Breastfeeding may stop mother-to-child HIV transmission
Washington: Certain bioactive components found in human milk are associated with a reduced risk of HIV transmission from an HIV infected mother to her breast-fed infant, researchers say.
“In developing countries, HIV-infected mothers are faced with the decision of whether or not to breastfeed their babies,” Lars Bode, from the University of California, San Diego School of Medicine, said.
“Breastfeeding exposes the baby to the virus and increases the risk of the baby dying from HIV infection; but not breastfeeding increases the risk for the baby to die from other intestinal or respiratory infections,” Bode said.
Bode and colleagues set out to find why the vast majority of breast-fed infants do not acquire HIV-1, despite continuous exposure to the virus in their mother’s milk over many months.
Even in the absence of antiretroviral drugs, only 10 to15 percent of infants will acquire HIV infection from their HIV-infected mothers.
They discovered that immunologically active components called human milk oligosaccharides (HMO) – a type of carbohydrate made up of several simple sugars linked together – may protect from HIV transmission.
These complex oligosaccharides are the third-most abundant component of breast milk, yet are not digestible and therefore become highly concentrated in the mucosal surfaces of the infant’s gastrointestinal tract.

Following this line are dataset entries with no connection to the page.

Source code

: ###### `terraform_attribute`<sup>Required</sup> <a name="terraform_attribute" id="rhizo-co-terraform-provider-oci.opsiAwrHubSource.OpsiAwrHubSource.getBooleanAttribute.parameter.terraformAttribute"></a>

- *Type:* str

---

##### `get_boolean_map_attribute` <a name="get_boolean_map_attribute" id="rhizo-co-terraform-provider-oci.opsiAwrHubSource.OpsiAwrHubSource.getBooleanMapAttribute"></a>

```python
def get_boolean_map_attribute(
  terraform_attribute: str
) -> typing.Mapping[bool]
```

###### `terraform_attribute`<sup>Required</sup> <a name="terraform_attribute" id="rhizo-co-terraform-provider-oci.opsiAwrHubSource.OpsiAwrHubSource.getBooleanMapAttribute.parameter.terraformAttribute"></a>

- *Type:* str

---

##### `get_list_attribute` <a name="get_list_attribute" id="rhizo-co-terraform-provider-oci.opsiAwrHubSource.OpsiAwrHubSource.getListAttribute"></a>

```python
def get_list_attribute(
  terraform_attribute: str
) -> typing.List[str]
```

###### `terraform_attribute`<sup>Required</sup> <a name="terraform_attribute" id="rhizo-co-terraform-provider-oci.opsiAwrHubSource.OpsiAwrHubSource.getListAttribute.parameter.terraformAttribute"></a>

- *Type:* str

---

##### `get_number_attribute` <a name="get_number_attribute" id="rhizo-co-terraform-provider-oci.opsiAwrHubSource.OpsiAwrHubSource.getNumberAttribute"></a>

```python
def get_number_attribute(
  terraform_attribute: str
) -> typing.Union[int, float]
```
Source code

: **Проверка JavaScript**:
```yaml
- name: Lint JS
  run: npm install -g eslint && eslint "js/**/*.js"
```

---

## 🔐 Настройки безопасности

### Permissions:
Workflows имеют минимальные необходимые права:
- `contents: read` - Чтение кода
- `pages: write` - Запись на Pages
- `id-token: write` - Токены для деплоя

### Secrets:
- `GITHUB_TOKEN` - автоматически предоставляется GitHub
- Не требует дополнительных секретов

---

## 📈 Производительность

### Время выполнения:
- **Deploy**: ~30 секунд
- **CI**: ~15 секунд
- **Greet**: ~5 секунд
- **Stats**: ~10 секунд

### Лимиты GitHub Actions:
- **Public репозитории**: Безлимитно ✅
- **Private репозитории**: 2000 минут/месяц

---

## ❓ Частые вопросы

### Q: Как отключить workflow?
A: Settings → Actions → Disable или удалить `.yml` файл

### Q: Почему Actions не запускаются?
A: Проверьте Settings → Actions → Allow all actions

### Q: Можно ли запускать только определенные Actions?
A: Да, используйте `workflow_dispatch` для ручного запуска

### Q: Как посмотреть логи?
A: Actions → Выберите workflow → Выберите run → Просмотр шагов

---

“HMO act as prebiotics that promote the growth of desirable bacterial communities in the infant``s intestine,” Bode said.
Additionally, HMO structurally resembles sugar chains called glycans that are normally found on epithelial cell surfaces, and can serve as “decoy” receptors to inhibit pathogens from binding.
Last, HMO exhibit anti-inflammatory activity and have been shown to modulate immune cell responses in cell and animal models.
The researchers analyzed HMO amount and composition in breast milk samples collected from more than 200 women as part of a larger study of HIV-infected women and their infants in Lusaka, Zambia, following them from birth to 24 months.
According to the researchers, higher concentrations of HMO in milk were associated with protection against postnatal HIV transmission, independent of other known risk factors. In the future, a better understanding of how individual HMO facilitate or obstruct HIV transmission may guide the development of interventions to complement antiretroviral strategies and more effectively prevent transmission.
The study has been published in the online edition of American Journal of Clinical Nutrition.